## [Cose da fare]
- a) Rispondi a queste domande sul testo su Viola Smith:
(i) In quale città vive oggi Viola Smith?
(ii) Come si chiama il gruppo in cui ogni tanto suona ancora?
(iii) Quante sorelle aveva nella sua famiglia?
- b) Trascrivi dal testo su Viola Smith il passo che va da "Lo scorso 29" fino a "e la musica." compreso.

Lo scorso 29 novembre Viola Smith ha compiuto la stupefacente età di 107 anni. È nata prima dello scoppio della Grande Guerra e secondo la narrazione comune sarebbe anche all’undicesimo posto tra le persone celebri più anziane del pianeta terra.
Originaria del Wisconsin, oggi vive in condizioni di salute a quanto pare ancora eccellenti, a Costa Mesa in California. Se le chiedete cosa le ha permesso di arrivare a questa età e in queste condizioni la sua risposta è un bicchiere di vino rosso al giorno (fino a qualche anno fa erano due) e la musica.
Viola Smith è una batterista e, incredibile a dirsi, ogni tanto suona ancora come membro decano di un gruppo chiamato Forever Young Band. La sua storia di donna e artista corrisponde alla storia dell’evoluzione musicale del XX secolo. Nacque come Viola Schmitz in una famiglia numerosa, con sette sorelle e due fratelli. I genitori, che gestivano una dance hall, imposero una severa educazione musicale a tutta la progenie.

Voci tratte da una raccolta:
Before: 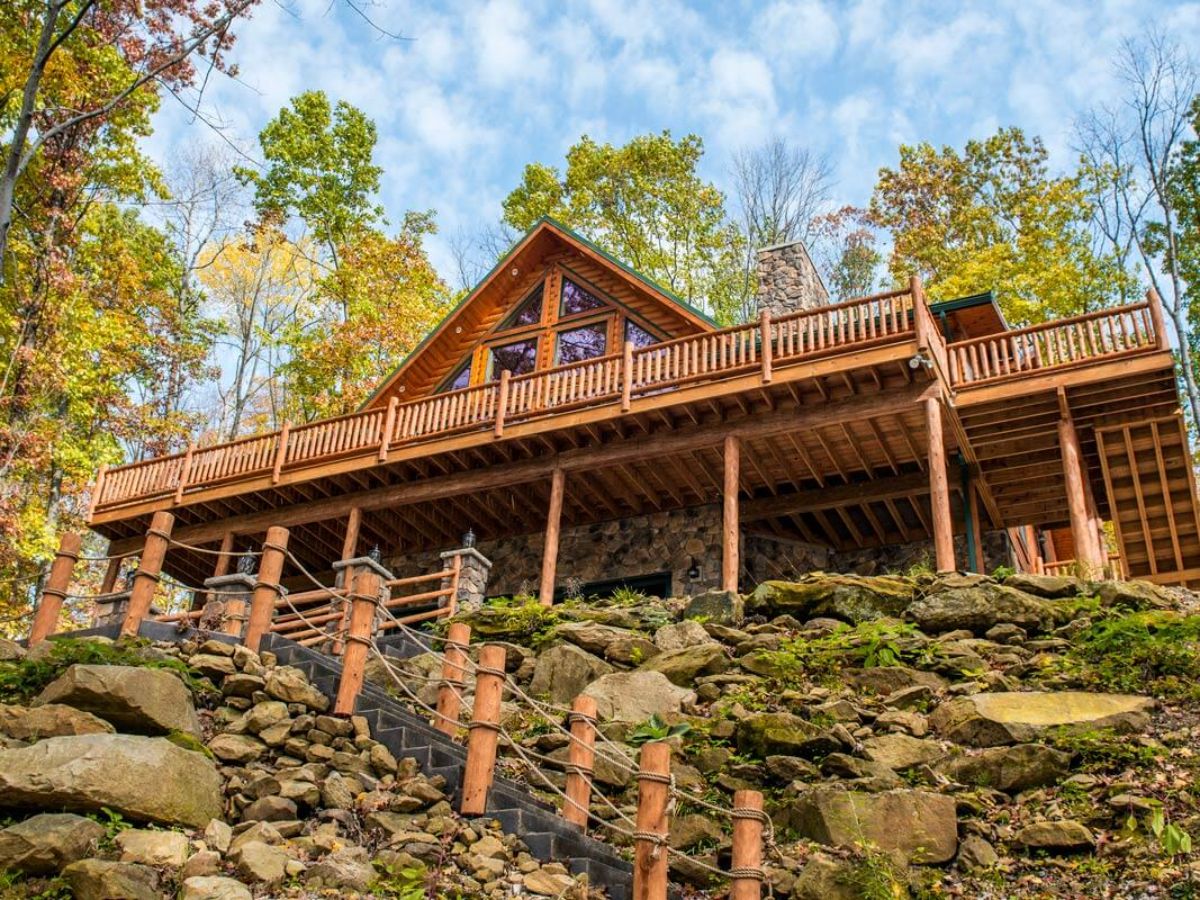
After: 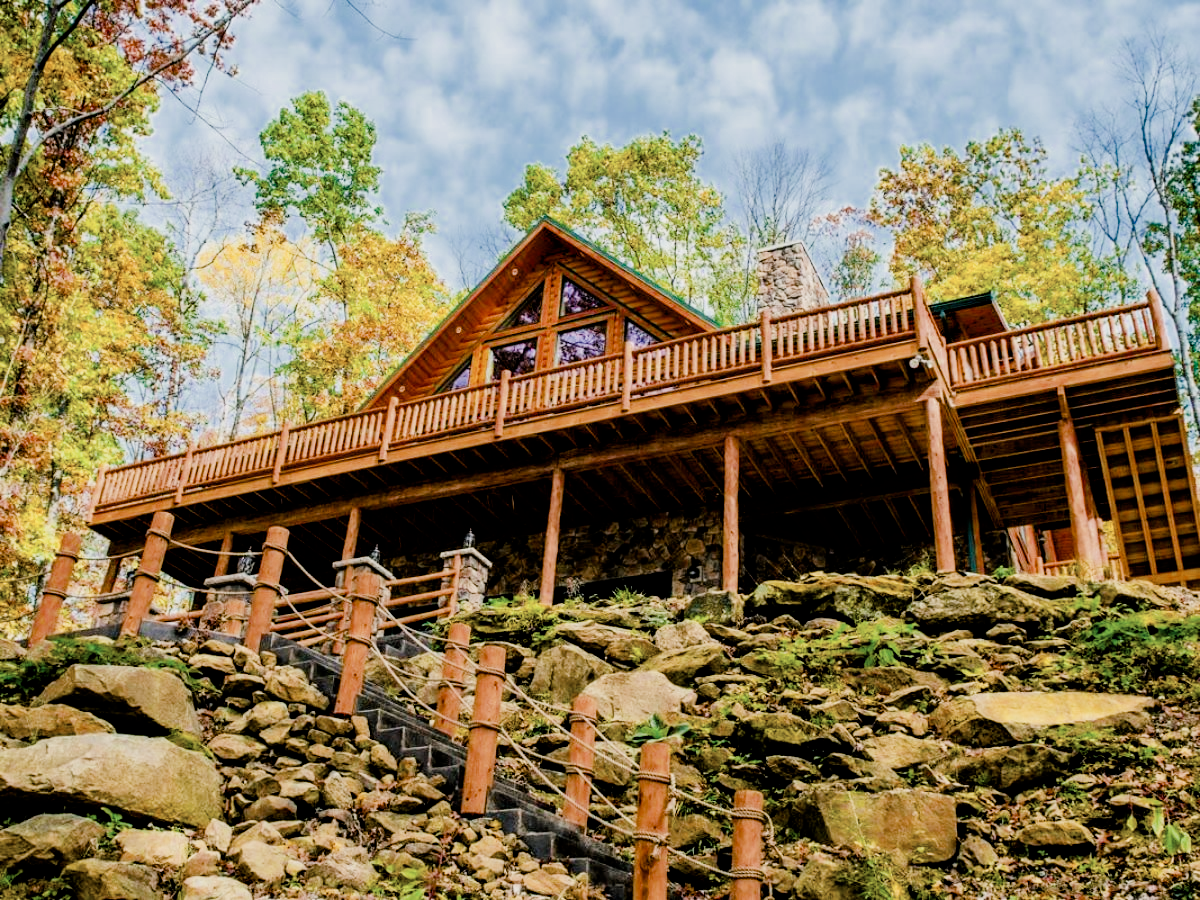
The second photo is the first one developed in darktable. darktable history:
color calibration: illuminant same as pipeline (D50), adaptation none (bypass), x 0.332, y 0.334, temperature 5015.75 K
color balance rgb: shadows lift › chroma 2.027%, shadows lift › hue 135.3°, linear chroma grading › global chroma 10.035%, perceptual saturation grading › global saturation 46.326%, perceptual saturation grading › highlights -49.212%, perceptual saturation grading › shadows 29.291%
exposure: exposure -0.072 EV, compensate highlight preservation false
tone equalizer: -8 EV -0.778 EV, -7 EV -0.695 EV, -6 EV -0.561 EV, -5 EV -0.366 EV, -3 EV 0.4 EV, -2 EV 0.6 EV, -1 EV 0.699 EV, +0 EV 0.773 EV
color zones: curves: ch0 [(0, 0.5) (0.125, 0.4) (0.25, 0.5) (0.375, 0.4) (0.5, 0.4) (0.625, 0.35) (0.75, 0.35) (0.875, 0.5)]; ch1 [(0, 0.35) (0.125, 0.45) (0.25, 0.35) (0.375, 0.35) (0.5, 0.35) (0.625, 0.35) (0.75, 0.45) (0.875, 0.35)]; ch2 [(0, 0.6) (0.125, 0.5) (0.25, 0.5) (0.375, 0.6) (0.5, 0.6) (0.625, 0.5) (0.75, 0.5) (0.875, 0.5)]
filmic rgb: black relative exposure -4.13 EV, white relative exposure 5.1 EV, hardness 2.14, contrast 1.171, iterations of high-quality reconstruction 0
contrast brightness saturation: contrast 0.15, brightness -0.006, saturation 0.098
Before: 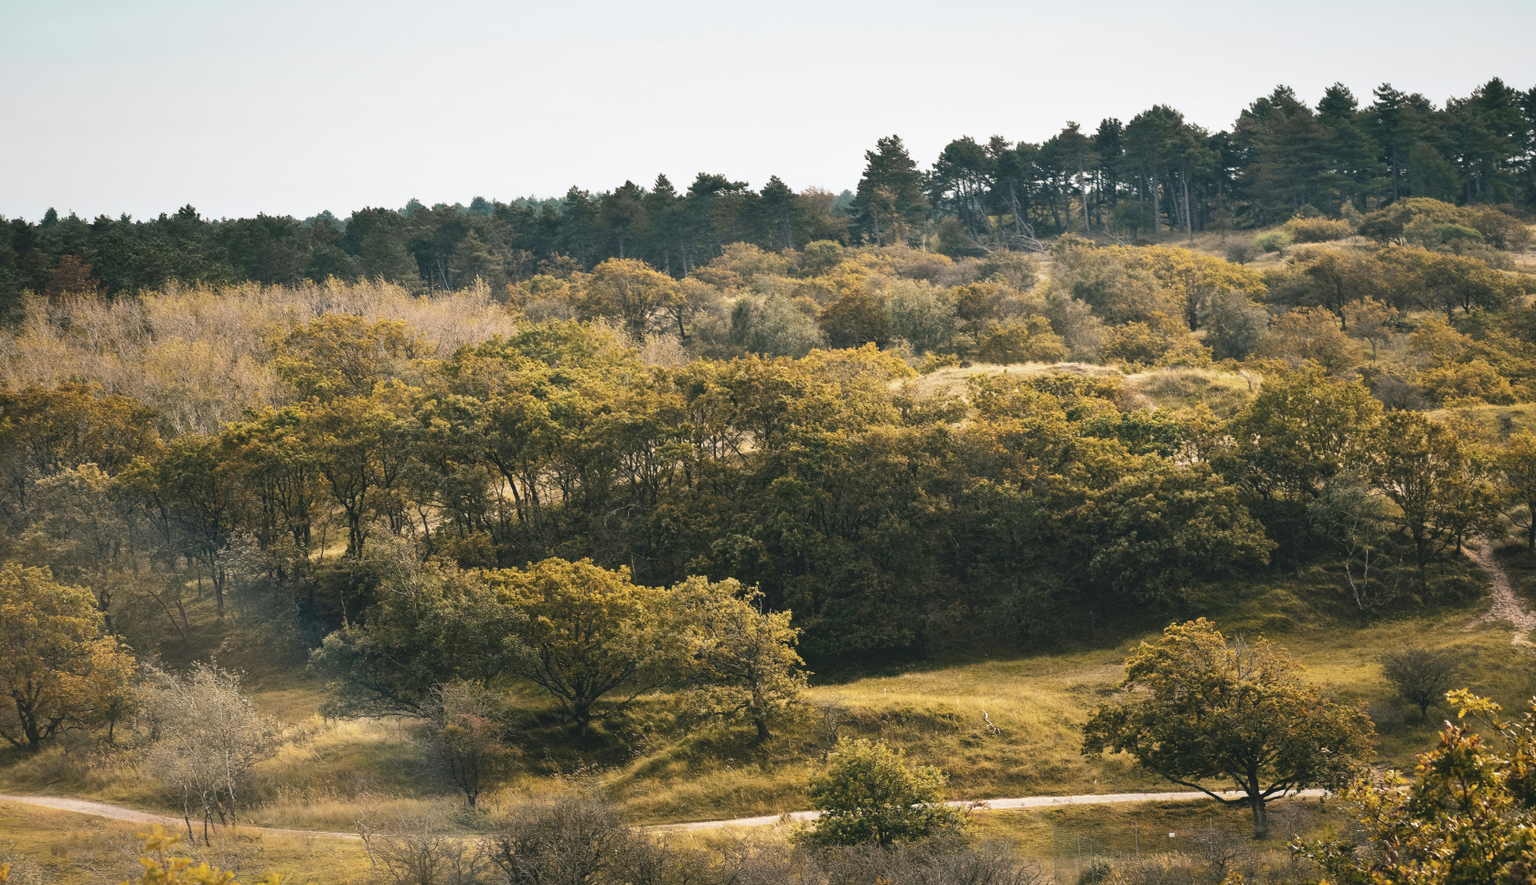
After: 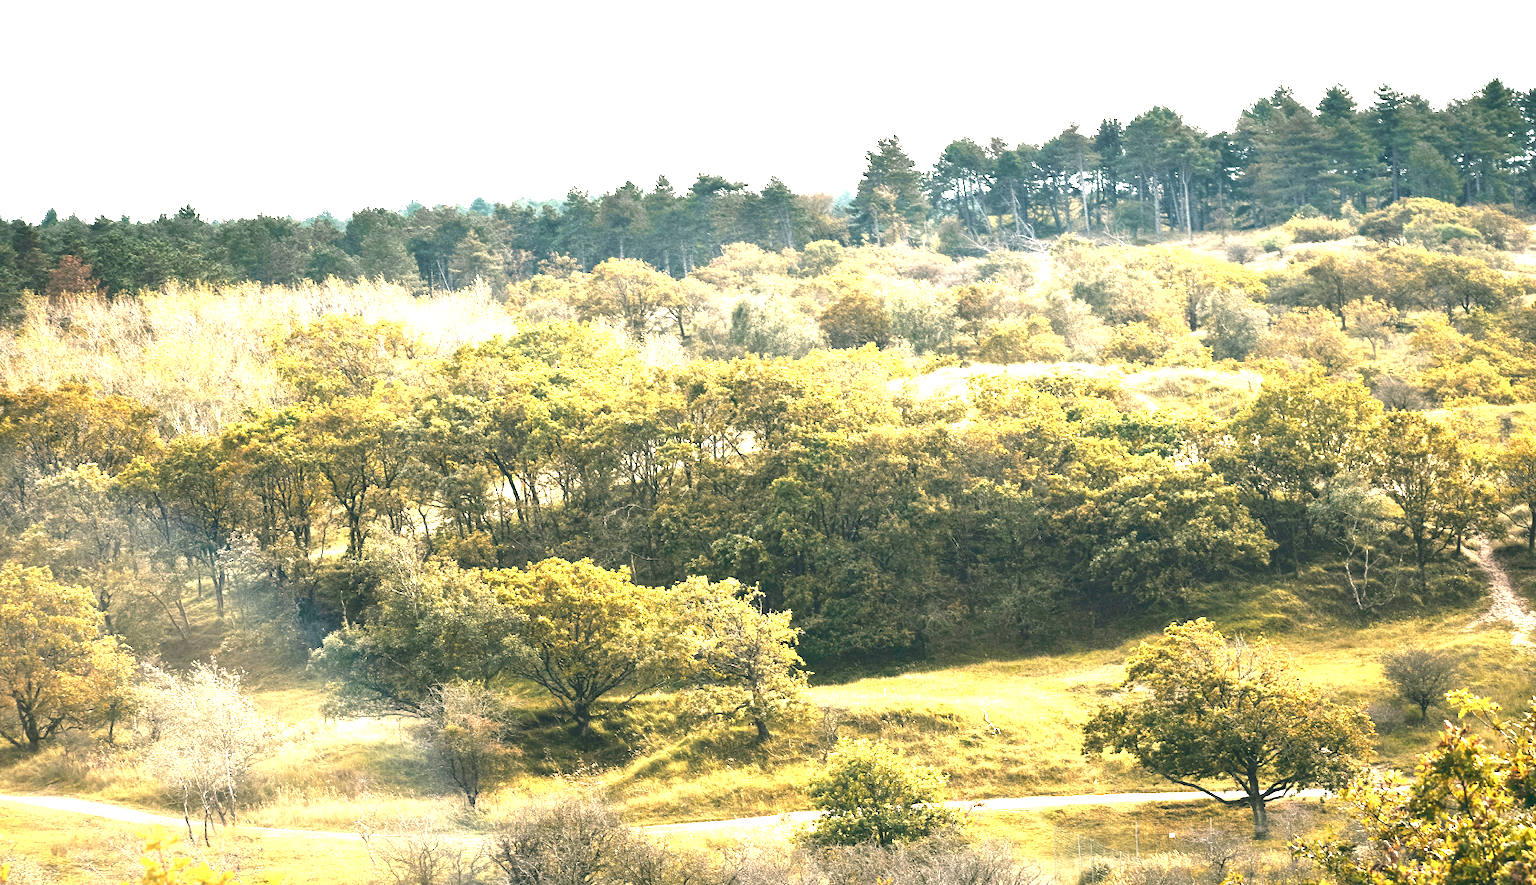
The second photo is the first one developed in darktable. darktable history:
exposure: black level correction 0.005, exposure 2.066 EV, compensate highlight preservation false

## [Risultati per compito]
- a)
(i) A Costa Mesa, in California.
(ii) Forever Young Band.
(iii) Sette sorelle.

- b)
Lo scorso 29 novembre Viola Smith ha compiuto la stupefacente età di 107 anni. È nata prima dello scoppio della Grande Guerra e secondo la narrazione comune sarebbe anche all’undicesimo posto tra le persone celebri più anziane del pianeta terra.
Originaria del Wisconsin, oggi vive in condizioni di salute a quanto pare ancora eccellenti, a Costa Mesa in California. Se le chiedete cosa le ha permesso di arrivare a questa età e in queste condizioni la sua risposta è un bicchiere di vino rosso al giorno (fino a qualche anno fa erano due) e la musica.